:: Extracted information
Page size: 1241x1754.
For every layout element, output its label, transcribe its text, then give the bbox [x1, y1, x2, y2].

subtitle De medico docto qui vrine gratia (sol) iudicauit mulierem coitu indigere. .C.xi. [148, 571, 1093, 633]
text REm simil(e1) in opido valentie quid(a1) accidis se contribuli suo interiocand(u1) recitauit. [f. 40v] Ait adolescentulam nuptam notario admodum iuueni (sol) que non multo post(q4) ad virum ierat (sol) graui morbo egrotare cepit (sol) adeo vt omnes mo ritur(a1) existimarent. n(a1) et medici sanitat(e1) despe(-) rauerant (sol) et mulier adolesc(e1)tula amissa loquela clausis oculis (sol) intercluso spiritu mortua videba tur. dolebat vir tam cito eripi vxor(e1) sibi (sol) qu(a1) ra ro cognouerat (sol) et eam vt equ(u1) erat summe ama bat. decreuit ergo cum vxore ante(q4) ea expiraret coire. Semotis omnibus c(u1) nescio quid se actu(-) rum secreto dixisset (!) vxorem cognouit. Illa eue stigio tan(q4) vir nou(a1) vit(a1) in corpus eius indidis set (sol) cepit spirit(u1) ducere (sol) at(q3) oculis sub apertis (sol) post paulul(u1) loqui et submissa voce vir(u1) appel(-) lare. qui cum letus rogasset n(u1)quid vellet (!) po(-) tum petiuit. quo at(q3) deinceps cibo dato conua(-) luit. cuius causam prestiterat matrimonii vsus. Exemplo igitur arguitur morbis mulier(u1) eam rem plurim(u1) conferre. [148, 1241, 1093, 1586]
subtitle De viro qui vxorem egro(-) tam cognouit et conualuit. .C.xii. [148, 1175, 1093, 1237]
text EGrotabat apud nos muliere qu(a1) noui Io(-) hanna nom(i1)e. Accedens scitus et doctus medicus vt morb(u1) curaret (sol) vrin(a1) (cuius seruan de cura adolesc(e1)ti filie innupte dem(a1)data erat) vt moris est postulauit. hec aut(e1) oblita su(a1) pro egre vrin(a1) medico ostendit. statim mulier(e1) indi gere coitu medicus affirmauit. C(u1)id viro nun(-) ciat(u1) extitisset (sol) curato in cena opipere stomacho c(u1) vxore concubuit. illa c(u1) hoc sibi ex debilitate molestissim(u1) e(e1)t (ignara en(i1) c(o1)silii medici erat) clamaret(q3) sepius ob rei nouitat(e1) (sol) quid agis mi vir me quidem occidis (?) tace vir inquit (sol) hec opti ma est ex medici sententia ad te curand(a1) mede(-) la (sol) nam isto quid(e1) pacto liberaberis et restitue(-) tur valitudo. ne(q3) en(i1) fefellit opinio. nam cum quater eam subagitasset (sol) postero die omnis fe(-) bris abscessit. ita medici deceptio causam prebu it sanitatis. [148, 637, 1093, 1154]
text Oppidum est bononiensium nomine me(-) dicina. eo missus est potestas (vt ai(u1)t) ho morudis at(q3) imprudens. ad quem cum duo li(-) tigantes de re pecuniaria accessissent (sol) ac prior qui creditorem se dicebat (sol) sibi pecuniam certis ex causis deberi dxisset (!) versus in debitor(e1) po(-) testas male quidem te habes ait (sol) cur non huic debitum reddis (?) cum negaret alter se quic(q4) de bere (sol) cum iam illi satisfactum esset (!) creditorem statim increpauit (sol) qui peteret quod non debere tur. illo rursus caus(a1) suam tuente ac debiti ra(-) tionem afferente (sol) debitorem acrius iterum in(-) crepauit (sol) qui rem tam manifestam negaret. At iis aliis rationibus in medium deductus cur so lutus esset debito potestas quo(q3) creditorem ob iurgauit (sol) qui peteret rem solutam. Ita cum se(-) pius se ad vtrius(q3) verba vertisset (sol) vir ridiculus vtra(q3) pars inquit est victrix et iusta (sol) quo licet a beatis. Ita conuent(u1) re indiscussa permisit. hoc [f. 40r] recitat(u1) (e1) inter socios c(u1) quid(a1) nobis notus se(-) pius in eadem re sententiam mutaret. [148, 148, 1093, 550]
::::
Rewrite the entries above as a numbered list with one line per item, and leave out any blank lines.

## Answer to this exercise
1. Page size: 1241x1754.
2. For every layout element, output its label, transcribe its text, then give the bbox [x1, y1, x2, y2].
3. subtitle De medico docto qui vrine gratia (sol) iudicauit mulierem coitu indigere. .C.xi. [148, 571, 1093, 633]
4. text REm simil(e1) in opido valentie quid(a1) accidis se contribuli suo interiocand(u1) recitauit. [f. 40v] Ait adolescentulam nuptam notario admodum iuueni (sol) que non multo post(q4) ad virum ierat (sol) graui morbo egrotare cepit (sol) adeo vt omnes mo ritur(a1) existimarent. n(a1) et medici sanitat(e1) despe(-) rauerant (sol) et mulier adolesc(e1)tula amissa loquela clausis oculis (sol) intercluso spiritu mortua videba tur. dolebat vir tam cito eripi vxor(e1) sibi (sol) qu(a1) ra ro cognouerat (sol) et eam vt equ(u1) erat summe ama bat. decreuit ergo cum vxore ante(q4) ea expiraret coire. Semotis omnibus c(u1) nescio quid se actu(-) rum secreto dixisset (!) vxorem cognouit. Illa eue stigio tan(q4) vir nou(a1) vit(a1) in corpus eius indidis set (sol) cepit spirit(u1) ducere (sol) at(q3) oculis sub apertis (sol) post paulul(u1) loqui et submissa voce vir(u1) appel(-) lare. qui cum letus rogasset n(u1)quid vellet (!) po(-) tum petiuit. quo at(q3) deinceps cibo dato conua(-) luit. cuius causam prestiterat matrimonii vsus. Exemplo igitur arguitur morbis mulier(u1) eam rem plurim(u1) conferre. [148, 1241, 1093, 1586]
5. subtitle De viro qui vxorem egro(-) tam cognouit et conualuit. .C.xii. [148, 1175, 1093, 1237]
6. text EGrotabat apud nos muliere qu(a1) noui Io(-) hanna nom(i1)e. Accedens scitus et doctus medicus vt morb(u1) curaret (sol) vrin(a1) (cuius seruan de cura adolesc(e1)ti filie innupte dem(a1)data erat) vt moris est postulauit. hec aut(e1) oblita su(a1) pro egre vrin(a1) medico ostendit. statim mulier(e1) indi gere coitu medicus affirmauit. C(u1)id viro nun(-) ciat(u1) extitisset (sol) curato in cena opipere stomacho c(u1) vxore concubuit. illa c(u1) hoc sibi ex debilitate molestissim(u1) e(e1)t (ignara en(i1) c(o1)silii medici erat) clamaret(q3) sepius ob rei nouitat(e1) (sol) quid agis mi vir me quidem occidis (?) tace vir inquit (sol) hec opti ma est ex medici sententia ad te curand(a1) mede(-) la (sol) nam isto quid(e1) pacto liberaberis et restitue(-) tur valitudo. ne(q3) en(i1) fefellit opinio. nam cum quater eam subagitasset (sol) postero die omnis fe(-) bris abscessit. ita medici deceptio causam prebu it sanitatis. [148, 637, 1093, 1154]
7. text Oppidum est bononiensium nomine me(-) dicina. eo missus est potestas (vt ai(u1)t) ho morudis at(q3) imprudens. ad quem cum duo li(-) tigantes de re pecuniaria accessissent (sol) ac prior qui creditorem se dicebat (sol) sibi pecuniam certis ex causis deberi dxisset (!) versus in debitor(e1) po(-) testas male quidem te habes ait (sol) cur non huic debitum reddis (?) cum negaret alter se quic(q4) de bere (sol) cum iam illi satisfactum esset (!) creditorem statim increpauit (sol) qui peteret quod non debere tur. illo rursus caus(a1) suam tuente ac debiti ra(-) tionem afferente (sol) debitorem acrius iterum in(-) crepauit (sol) qui rem tam manifestam negaret. At iis aliis rationibus in medium deductus cur so lutus esset debito potestas quo(q3) creditorem ob iurgauit (sol) qui peteret rem solutam. Ita cum se(-) pius se ad vtrius(q3) verba vertisset (sol) vir ridiculus vtra(q3) pars inquit est victrix et iusta (sol) quo licet a beatis. Ita conuent(u1) re indiscussa permisit. hoc [f. 40r] recitat(u1) (e1) inter socios c(u1) quid(a1) nobis notus se(-) pius in eadem re sententiam mutaret. [148, 148, 1093, 550]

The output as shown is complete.